#### [Task goal]
Can you reproduce the text in the following entries word for word, omitting the pictures?
---*---
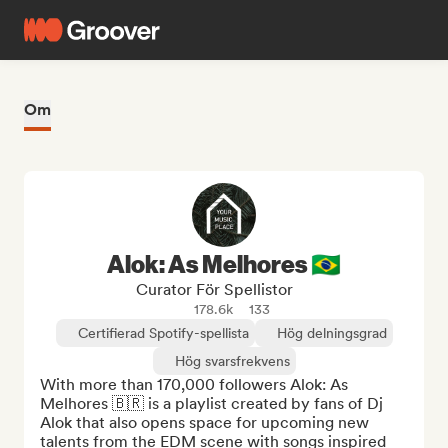
Om
Alok: As Melhores 🇧🇷
Curator För Spellistor
178.6k
133
Certifierad Spotify-spellista
Hög delningsgrad
Hög svarsfrekvens
With more than 170,000 followers Alok: As 
Melhores 🇧🇷 is a playlist created by fans of Dj 
Alok that also opens space for upcoming new 
talents from the EDM scene with songs inspired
---*---
#### [Written solution]
Om
Alok: As Melhores 🇧🇷
Curator För Spellistor
178.6k
133
Certifierad Spotify-spellista
Hög delningsgrad
Hög svarsfrekvens
With more than 170,000 followers Alok: As 
Melhores 🇧🇷 is a playlist created by fans of Dj 
Alok that also opens space for upcoming new 
talents from the EDM scene with songs inspired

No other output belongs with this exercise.